--- SOURCE TEXT Enclosed Below ---

33 projects tagged "Cryptography"
EncFS is an encrypted pass-through filesystem which runs in userspace on Linux (using the FUSE kernel module). Similar in design to CFS and other pass-through filesystems, all data is encrypted and stored in the underlying filesystem. Unlike loopback filesystems, there is no predetermined or pre-allocated filesystem size.
Tin Hat is a Linux distribution derived from hardened Gentoo. It aims to provide a very secure, stable, and fast desktop environment that lives purely in RAM. Tin Hat boots from CD, or optionally USB pen drive, but it is not a LiveCD in that it does not mount any file system from the boot device. Rather, Tin Hat employs a massive squashfs image which expands into tmpfs upon booting. This makes for long boot times, but remarkable speeds during human-computer interaction.
haveged is a daemon that feeds the /dev/random pool on Linux using an adaptation of the HArdware Volatile Entropy Gathering and Expansion algorithm invented at IRISA. The implementation attempts to be self-tuning on a wide variety of hardware and includes runtime validation testing. The tarball uses the GNU build mechanism and includes a devel sub-package, self test targets, init system options, and spec file samples for building an RPM. haveged may be used independently of the /dev/random interface through the filesystem at the command line. haveged functionality may be incorporated directly into other components directly through the devel sub-package.

--- End of Enclosed SOURCE TEXT ---
--- LISTED ENTRIES Enclosed Below ---

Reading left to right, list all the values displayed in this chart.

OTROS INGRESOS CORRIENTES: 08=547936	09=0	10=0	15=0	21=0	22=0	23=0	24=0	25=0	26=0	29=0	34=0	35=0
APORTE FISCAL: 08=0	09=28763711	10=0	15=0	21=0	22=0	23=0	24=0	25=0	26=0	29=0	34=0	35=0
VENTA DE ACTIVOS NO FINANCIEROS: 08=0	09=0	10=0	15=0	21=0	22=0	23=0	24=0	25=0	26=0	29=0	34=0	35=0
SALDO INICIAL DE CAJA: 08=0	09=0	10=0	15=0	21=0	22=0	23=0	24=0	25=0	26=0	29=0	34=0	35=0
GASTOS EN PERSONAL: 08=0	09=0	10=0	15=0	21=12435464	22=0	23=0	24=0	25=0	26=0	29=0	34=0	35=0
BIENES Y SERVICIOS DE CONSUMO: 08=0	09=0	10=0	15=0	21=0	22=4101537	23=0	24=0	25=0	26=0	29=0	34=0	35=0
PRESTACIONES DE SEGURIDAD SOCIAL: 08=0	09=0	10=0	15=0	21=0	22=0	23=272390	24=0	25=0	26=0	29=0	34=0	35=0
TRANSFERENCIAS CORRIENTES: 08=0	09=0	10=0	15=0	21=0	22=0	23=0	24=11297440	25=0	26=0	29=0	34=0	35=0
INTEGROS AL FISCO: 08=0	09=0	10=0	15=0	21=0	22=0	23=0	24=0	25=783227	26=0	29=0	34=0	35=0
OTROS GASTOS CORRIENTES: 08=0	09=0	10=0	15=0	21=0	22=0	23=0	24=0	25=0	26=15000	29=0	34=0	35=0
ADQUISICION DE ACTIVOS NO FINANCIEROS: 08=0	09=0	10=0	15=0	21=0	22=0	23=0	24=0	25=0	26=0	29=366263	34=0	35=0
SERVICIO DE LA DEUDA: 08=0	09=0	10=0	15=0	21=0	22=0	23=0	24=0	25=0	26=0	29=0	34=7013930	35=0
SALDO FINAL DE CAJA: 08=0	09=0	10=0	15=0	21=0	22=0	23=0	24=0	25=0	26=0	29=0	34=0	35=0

--- End of Enclosed LISTED ENTRIES ---

■ **WHAT THE TASK REQUIRES**:
Copy out the full Cryptography project listing shown above, word for word.

■ **ANSWER BELOW**:
33 projects tagged "Cryptography"
EncFS is an encrypted pass-through filesystem which runs in userspace on Linux (using the FUSE kernel module). Similar in design to CFS and other pass-through filesystems, all data is encrypted and stored in the underlying filesystem. Unlike loopback filesystems, there is no predetermined or pre-allocated filesystem size.
Tin Hat is a Linux distribution derived from hardened Gentoo. It aims to provide a very secure, stable, and fast desktop environment that lives purely in RAM. Tin Hat boots from CD, or optionally USB pen drive, but it is not a LiveCD in that it does not mount any file system from the boot device. Rather, Tin Hat employs a massive squashfs image which expands into tmpfs upon booting. This makes for long boot times, but remarkable speeds during human-computer interaction.
haveged is a daemon that feeds the /dev/random pool on Linux using an adaptation of the HArdware Volatile Entropy Gathering and Expansion algorithm invented at IRISA. The implementation attempts to be self-tuning on a wide variety of hardware and includes runtime validation testing. The tarball uses the GNU build mechanism and includes a devel sub-package, self test targets, init system options, and spec file samples for building an RPM. haveged may be used independently of the /dev/random interface through the filesystem at the command line. haveged functionality may be incorporated directly into other components directly through the devel sub-package.